In one memorable scene, Walsh sets up an interview with antiracist academic Robin DiAngelo, in which he pretends to be a concerned citizen interested in her ideas. First he talks her into supporting segregation: it would be fair for her and a black colleague to take separate hallways, she concedes, after that colleague complained that she hurt him both by smiling too much at him and smiling too little.
Then Walsh, who is white, brings in a co-producer of the film, Benyam Capel, who is black, and hands him a few dollars from his wallet as “reparations”. Evincing a normal human reaction, DiAngelo smiles uncomfortably and suggests: “That was really weird.”
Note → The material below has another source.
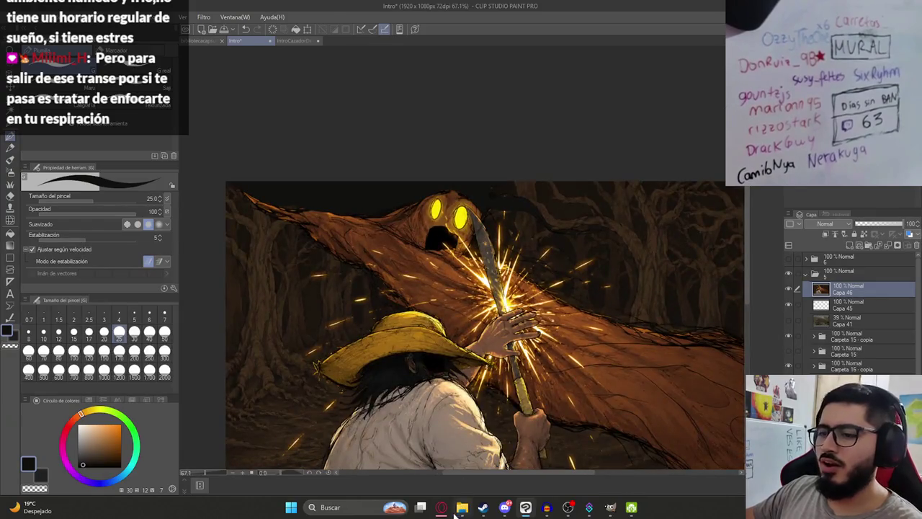
{"action": "left_click", "coordinate": [444, 508]}
{"action": "left_click", "coordinate": [443, 508]}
But what makes it weird? Walsh presses her. It’s a form of reparations, and if the US isn’t offering comprehensive reparations to the black population, white people must all do their part now. She can’t argue with his logic because doing so would expose the failures in her own thinking, which patronises and victimises black people while pretending to elevate them. For instance, in White Fragility DiAngelo — with no sense of irony — criticises Black History Month for taking “whites out of the equation,” arguing that it should focus more on racism.
She then walks to her purse for $30, saying: “I’m definitely going to process that.”
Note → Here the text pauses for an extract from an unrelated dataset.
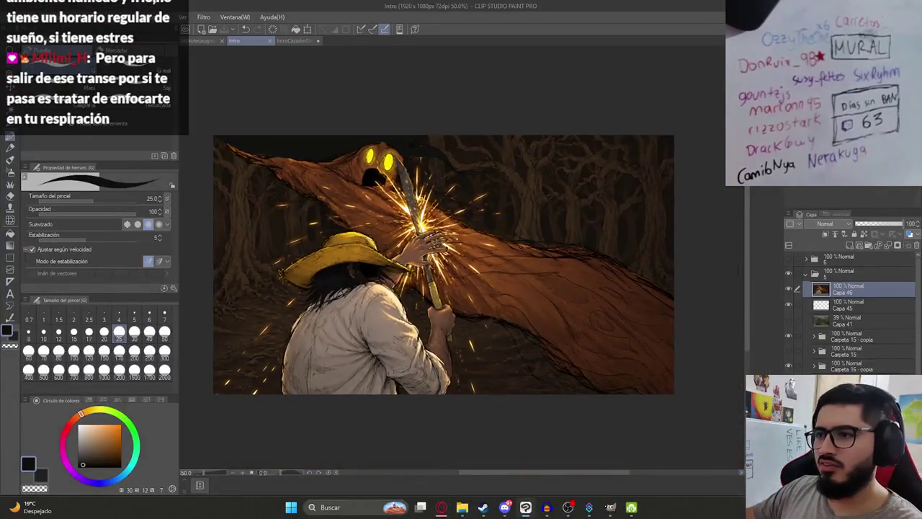
{"action": "left_click_drag", "start_coordinate": [353, 138], "coordinate": [403, 223]}
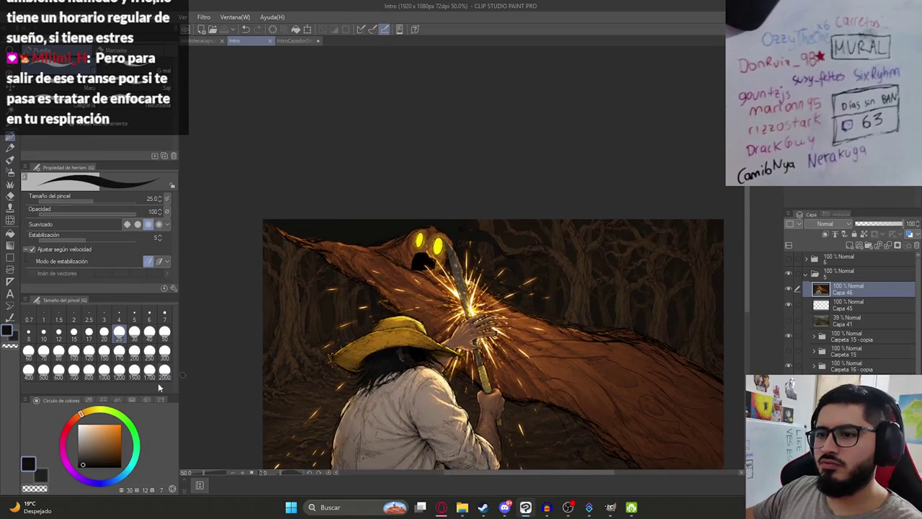
{"action": "left_click_drag", "start_coordinate": [493, 344], "coordinate": [430, 286]}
DiAngelo is no stranger to cognitive dissonance. As author and academic John McWhorter points out, her “depiction of white psychology shape-shifts according to what her dogma requires”, meaning she argues both that “white people do not see themselves in racial terms” and also that, as she writes, “white solidarity requires both silence about anything that exposes the advantages of the white population and tacit agreement to remain racially united in the protection of white supremacy.”
Am I Racist? arrives at a perfect time. As the dust settles from the racially charged summer of 2020, when DiAngelo’s book skyrocketed in popularity, it finally seems socially acceptable to question whether she and other supposed experts on race relations are credible messengers. Last year, the Boston Globe reported that after How to Be an Antiracist author Ibram X. Kendi drew tens of millions of donor dollars for an antiracist research centre, it had massively downsized with little to show for its three years of existence.
Even the New York Times recently ventured to report on the allegations that DiAngelo plagiarised in her doctoral thesis, as well as publishing an essay critical of the “diversity, equity, and inclusion” trend on college campuses.